Stop banning users for incidents that occurred off-wikiEdit
There seems to be increasing ArbCom support for banning users if they have been convicted of crimes that had nothing to do with Wikipedia. For instance, one ArbCom member writes, "If it becomes known that a user is a convicted sex offender - that is someone who has been convicted of offences against a person or persons under legal age of consent, should that user be blocked? . . . My thinking is that someone having sex with someone younger than the lowest legal age - 12 - would be seen by most reasonable people as a "child sexual abuser", and if they had been convicted of that, and we were to find out, then both for the protection of our younger users, and for the protection of Wikipedia's reputation, we should have a clear policy that allows us to block them."
Users can be proactive in reducing the likelihood of such bans from occurring by going anonymous. Still, in the event the user is unmasked as being a particular person — and there are probably many people willing to email the ArbCom with evidence outing a person, although it would be deemed inappropriate to out a person on-wiki — under current practices, he is probably screwed if he has certain crimes in his past.
Allow indef-banned users to continue to edit their talk pages, unless they abuse that privilege tooEdit
Otherwise, how will they tell their side of the story to the community? If someone doesn't like what that user has to say, he can avoid watching that page.
Abolish CSD G5Edit
See Wikipedia:Criteria_for_speedy_deletion#General. Many other Wikimedia wikis do not have a rule allowing summary deletion of pages merely because they were created by a banned user, and they seem to be doing fine. GregBard remarks, "While it is obviously horrible that the Nazis experimented on people for research, it would be very very stupid to throw all that data away with the notion of honoring the dead." If a user produces a good work product, the work product should be kept for the benefit of the readers rather than deleted just for the sake of upholding a rule. This is so obvious that repeal of G5 is practically a perennial proposal, but like almost all proposals, it never goes anywhere.

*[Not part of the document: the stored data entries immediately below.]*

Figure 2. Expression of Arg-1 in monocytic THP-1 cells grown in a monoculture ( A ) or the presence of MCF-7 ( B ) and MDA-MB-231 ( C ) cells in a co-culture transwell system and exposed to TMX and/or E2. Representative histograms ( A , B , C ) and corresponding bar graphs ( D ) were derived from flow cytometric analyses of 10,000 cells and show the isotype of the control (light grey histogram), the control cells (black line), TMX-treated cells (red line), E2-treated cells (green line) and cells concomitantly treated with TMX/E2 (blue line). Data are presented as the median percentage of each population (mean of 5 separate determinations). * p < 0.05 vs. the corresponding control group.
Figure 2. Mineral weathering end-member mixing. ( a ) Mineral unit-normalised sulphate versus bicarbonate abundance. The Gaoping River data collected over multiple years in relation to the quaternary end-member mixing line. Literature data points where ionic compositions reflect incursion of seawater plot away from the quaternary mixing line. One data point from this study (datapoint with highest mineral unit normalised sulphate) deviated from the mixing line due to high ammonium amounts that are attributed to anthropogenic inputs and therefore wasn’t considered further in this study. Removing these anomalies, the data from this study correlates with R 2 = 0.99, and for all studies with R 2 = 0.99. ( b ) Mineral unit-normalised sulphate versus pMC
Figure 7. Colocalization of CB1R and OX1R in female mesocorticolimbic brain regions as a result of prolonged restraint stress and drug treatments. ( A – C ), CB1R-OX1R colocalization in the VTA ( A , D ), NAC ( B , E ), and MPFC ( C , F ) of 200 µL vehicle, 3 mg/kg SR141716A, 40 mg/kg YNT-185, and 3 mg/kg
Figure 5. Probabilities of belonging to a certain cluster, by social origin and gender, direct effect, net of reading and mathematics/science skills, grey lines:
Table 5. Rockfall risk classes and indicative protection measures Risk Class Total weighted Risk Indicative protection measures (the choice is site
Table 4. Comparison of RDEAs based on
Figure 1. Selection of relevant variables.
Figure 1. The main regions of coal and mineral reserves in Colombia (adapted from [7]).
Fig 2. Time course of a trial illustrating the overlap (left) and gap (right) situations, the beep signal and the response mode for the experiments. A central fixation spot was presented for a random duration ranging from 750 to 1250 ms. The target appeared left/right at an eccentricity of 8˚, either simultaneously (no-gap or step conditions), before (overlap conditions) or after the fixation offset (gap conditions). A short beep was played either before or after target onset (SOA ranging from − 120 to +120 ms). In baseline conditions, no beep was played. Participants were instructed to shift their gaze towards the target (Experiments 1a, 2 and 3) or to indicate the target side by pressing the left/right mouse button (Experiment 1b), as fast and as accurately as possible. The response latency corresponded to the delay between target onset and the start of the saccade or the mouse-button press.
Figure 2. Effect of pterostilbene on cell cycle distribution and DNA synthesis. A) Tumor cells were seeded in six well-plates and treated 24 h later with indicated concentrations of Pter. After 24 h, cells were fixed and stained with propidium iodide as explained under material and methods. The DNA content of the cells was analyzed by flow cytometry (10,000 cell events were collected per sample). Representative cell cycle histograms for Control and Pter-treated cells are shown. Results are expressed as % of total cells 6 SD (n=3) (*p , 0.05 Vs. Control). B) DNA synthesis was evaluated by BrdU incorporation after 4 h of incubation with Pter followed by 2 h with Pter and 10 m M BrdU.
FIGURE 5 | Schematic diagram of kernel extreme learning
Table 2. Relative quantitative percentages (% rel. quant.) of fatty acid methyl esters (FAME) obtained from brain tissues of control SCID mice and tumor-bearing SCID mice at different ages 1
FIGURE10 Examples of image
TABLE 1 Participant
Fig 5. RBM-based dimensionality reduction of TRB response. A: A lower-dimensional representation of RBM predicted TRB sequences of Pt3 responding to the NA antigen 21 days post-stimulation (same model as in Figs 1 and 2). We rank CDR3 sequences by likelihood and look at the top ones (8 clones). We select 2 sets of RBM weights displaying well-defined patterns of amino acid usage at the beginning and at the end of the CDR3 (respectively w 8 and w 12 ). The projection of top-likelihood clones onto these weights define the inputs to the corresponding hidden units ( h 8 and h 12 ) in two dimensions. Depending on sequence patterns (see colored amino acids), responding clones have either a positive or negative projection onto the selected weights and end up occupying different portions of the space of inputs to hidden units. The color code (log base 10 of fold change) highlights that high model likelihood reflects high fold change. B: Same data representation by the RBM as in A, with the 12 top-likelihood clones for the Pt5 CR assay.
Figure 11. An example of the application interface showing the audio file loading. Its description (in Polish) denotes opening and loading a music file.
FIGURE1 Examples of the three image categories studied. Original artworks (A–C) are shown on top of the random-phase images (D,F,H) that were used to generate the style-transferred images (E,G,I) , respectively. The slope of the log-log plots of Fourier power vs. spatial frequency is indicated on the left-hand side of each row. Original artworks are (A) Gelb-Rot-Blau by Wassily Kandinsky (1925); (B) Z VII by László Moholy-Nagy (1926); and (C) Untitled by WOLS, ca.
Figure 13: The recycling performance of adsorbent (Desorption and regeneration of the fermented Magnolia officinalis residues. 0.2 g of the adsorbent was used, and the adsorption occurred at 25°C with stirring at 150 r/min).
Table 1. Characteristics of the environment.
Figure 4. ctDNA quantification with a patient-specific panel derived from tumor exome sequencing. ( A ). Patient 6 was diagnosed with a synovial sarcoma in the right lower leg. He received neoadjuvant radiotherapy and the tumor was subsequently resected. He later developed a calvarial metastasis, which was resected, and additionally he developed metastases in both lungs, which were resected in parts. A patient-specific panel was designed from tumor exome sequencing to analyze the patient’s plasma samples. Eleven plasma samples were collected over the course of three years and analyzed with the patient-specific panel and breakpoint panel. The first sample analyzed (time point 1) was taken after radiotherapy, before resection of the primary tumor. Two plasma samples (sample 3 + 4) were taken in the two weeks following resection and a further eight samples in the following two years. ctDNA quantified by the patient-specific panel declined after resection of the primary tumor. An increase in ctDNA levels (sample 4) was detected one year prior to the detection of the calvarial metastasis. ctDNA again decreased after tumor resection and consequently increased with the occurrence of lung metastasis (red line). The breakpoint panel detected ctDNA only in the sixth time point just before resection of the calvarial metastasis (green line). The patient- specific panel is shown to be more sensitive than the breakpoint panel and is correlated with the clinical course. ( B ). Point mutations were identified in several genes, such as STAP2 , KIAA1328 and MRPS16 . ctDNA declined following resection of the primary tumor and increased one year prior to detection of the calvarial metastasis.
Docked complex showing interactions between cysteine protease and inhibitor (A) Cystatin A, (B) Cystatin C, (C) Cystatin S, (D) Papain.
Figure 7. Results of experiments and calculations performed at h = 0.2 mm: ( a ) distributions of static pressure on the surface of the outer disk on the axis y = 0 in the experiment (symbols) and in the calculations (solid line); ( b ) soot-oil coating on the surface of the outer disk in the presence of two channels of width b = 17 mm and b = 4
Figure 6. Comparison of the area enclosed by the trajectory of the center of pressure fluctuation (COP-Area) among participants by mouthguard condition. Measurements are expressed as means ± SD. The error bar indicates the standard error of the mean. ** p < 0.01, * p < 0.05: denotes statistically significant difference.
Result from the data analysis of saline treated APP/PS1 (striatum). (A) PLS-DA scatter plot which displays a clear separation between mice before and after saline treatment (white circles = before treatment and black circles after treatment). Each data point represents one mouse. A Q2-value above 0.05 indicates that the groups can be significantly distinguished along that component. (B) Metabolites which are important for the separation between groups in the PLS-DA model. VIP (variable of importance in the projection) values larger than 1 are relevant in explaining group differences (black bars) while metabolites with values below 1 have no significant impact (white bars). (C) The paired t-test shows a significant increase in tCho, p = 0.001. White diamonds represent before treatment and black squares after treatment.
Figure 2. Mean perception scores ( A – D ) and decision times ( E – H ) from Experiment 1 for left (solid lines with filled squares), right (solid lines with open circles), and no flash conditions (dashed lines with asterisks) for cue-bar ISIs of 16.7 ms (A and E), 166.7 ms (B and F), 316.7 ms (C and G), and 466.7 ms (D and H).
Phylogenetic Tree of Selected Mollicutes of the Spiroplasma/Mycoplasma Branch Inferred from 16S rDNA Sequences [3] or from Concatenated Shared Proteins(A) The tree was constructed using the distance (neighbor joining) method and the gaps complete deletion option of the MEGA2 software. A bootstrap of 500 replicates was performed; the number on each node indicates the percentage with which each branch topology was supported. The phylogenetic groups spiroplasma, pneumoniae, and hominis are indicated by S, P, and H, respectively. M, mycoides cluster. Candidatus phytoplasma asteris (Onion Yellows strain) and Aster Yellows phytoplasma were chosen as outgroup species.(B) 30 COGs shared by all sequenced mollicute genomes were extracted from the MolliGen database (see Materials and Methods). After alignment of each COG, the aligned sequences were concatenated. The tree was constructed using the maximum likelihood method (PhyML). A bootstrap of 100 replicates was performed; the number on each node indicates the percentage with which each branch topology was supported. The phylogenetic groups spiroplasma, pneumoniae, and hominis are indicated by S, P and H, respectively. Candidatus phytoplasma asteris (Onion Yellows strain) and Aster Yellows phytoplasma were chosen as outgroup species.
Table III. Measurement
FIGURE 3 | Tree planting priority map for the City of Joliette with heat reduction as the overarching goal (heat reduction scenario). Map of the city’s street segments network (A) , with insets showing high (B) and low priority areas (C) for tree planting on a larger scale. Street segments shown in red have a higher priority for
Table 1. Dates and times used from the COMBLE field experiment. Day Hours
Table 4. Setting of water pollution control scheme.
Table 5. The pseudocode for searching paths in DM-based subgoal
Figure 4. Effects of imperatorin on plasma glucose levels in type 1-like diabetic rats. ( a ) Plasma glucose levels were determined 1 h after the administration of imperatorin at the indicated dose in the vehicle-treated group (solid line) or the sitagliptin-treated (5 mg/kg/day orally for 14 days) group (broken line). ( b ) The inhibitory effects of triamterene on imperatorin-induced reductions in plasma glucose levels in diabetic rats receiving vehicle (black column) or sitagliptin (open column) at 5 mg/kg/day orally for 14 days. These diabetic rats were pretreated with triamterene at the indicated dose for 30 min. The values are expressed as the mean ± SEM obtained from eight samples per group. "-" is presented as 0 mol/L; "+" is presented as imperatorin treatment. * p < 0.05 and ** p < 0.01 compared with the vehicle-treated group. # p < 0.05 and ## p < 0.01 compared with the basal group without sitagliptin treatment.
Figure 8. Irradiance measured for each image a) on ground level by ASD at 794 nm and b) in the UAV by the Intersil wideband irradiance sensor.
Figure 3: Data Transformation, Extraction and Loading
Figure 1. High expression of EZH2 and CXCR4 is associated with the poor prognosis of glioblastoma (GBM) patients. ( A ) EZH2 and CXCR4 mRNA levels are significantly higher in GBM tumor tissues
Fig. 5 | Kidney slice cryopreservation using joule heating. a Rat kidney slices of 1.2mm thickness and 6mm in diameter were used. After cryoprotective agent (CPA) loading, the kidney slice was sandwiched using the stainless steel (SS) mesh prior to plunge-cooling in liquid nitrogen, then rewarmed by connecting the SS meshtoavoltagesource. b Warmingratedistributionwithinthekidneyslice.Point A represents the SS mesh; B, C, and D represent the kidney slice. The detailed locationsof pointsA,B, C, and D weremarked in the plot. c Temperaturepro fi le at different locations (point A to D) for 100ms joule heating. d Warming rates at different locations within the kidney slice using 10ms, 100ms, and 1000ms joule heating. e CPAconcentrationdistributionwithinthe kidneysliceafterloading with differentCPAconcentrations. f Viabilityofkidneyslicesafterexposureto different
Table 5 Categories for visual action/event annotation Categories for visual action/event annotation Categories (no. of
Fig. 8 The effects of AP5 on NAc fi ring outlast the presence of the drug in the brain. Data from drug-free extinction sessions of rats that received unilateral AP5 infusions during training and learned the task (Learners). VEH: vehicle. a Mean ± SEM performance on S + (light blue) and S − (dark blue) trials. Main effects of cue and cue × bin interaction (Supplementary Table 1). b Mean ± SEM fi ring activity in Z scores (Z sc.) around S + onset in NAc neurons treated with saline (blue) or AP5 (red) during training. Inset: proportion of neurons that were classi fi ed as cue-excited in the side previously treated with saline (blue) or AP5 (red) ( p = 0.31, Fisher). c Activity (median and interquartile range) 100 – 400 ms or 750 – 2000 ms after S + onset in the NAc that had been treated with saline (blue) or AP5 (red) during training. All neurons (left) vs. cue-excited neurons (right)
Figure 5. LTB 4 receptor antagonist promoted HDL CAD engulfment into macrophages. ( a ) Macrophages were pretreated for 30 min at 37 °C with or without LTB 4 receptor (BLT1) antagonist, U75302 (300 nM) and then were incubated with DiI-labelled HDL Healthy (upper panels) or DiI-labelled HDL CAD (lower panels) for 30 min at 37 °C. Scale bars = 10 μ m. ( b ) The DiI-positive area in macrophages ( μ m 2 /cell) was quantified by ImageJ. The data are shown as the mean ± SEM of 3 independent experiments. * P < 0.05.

How does WiE intend to accomplish its agenda, since banned users cannot participate in discussions on the wiki from which they were banned? It is possible to influence wikipolitics from a distance, e.g. by posting commentary here or in other places on the Internet. It is possible to gather information; e.g. it would be interesting to compare current ban rates to what they were in the past. It is possible to prevent bad policies from spreading to other wikis or from being globalized.